W programie "Rozmowa Dnia" gościem Pawła Orlikowskiego był jeszcze europoseł, a już poseł Koalicji Obywatelskiej Bartosz Arłukowicz. Zapytaliśmy polityka m.in. o to czy przyszły sejm, ze względu na obecność totalnej opozycji, jaką na pewno będzie PIS jak i różnice zdań między przyszłymi koalicjantami, nie będzie przypominał programu "Agent", w którym Arłukowicz brał udział 22 lata temu. – W "Agencie" wszyscy byli sympatyczni, zaś mam problem gdy patrzę na polityków PiS-u, ale może coś się zmieni, może będzie lepiej – uśmiecha się poseł. Zapytaliśmy go również, z jakich środków przyszły rząd zamierza finansować wyborcze obietnice partii wchodzących w skład koalicji demokratycznej. – Wystarczy ograniczyć przelewy do fundacyjek, stowarzyszeń ciotków, pociotków, stryjków i kolegów.
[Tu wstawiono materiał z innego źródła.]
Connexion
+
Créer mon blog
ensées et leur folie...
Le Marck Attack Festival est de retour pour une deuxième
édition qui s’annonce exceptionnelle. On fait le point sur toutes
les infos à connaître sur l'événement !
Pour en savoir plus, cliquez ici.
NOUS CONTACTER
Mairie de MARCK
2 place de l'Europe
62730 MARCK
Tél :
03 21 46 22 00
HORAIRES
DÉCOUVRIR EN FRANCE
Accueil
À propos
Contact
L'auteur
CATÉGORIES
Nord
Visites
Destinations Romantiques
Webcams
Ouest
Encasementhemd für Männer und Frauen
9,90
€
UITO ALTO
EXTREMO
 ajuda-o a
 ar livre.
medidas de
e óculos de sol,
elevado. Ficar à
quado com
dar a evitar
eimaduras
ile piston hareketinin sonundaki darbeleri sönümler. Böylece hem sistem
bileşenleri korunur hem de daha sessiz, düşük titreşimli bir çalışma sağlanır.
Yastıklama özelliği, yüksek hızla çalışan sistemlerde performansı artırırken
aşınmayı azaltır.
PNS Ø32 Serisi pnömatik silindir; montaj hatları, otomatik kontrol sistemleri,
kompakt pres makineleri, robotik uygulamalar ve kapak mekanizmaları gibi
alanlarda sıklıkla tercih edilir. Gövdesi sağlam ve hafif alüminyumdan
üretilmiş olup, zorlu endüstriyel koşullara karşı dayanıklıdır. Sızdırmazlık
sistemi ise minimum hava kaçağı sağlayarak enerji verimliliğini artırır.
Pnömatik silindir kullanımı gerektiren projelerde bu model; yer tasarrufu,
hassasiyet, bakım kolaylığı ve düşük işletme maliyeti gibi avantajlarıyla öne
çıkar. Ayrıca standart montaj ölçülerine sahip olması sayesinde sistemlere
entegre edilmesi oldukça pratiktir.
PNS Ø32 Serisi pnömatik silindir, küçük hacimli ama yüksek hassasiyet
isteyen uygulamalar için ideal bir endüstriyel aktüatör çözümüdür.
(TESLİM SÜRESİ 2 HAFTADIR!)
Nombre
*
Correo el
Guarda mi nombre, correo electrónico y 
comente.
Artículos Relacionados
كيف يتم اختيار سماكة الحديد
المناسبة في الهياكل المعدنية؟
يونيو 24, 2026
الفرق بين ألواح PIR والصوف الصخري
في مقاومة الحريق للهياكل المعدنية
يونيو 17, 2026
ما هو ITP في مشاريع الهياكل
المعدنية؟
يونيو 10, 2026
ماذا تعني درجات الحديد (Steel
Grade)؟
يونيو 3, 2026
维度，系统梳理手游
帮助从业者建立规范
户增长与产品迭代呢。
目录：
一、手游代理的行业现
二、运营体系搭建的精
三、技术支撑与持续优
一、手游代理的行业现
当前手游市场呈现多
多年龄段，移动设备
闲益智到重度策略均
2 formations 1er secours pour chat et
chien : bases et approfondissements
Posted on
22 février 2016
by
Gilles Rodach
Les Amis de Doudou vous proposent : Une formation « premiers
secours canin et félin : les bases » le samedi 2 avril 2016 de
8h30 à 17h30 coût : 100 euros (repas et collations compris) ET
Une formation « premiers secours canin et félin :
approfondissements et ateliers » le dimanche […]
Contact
Wystarczy ograniczyć finansowanie instytucji rządowych, które przerosło największe oczekiwania. To, co się dzisiaj dzieje w finansowaniu Kancelarii Premiera i innych instytucji przerosło granice rozsądku. Do tego oczywiście KPO, które leży na stole brukselskim i do Polski trafi, wtedy te pieniądze będą spożytkowane na cele, na które powinny być spożytkowane już dawno: szpitale, NGOosy, samorządy – przekonuje Bartosz Arłukowicz. Zapytaliśmy również naszego gościa o to czy prezydent Duda będzie bardziej kierował się troską o ustabilizowanie sytuacji politycznej, czy będzie bardziej dbał o swoje środowisko polityczne. – Będziemy apelowali do prezydenta, żeby przystąpił do bardzo trudnego procesu naprawy państwa po 8 latach rządu PiS. Ja nie wierzę, że prezydent nie widzi tych wszystkich afer: respiratorów, maseczek, tego CPK, tej przemocy wobec kobiet. Ja uważam, że on to widzi i teraz to jest kwestia, jaką decyzję podejmie w sercu. Jeśli będzie funkcjonariuszem partyjnym- jego wybór, będziemy sobie z tym radzili – mówi poseł Koalicji Obywatelskiej.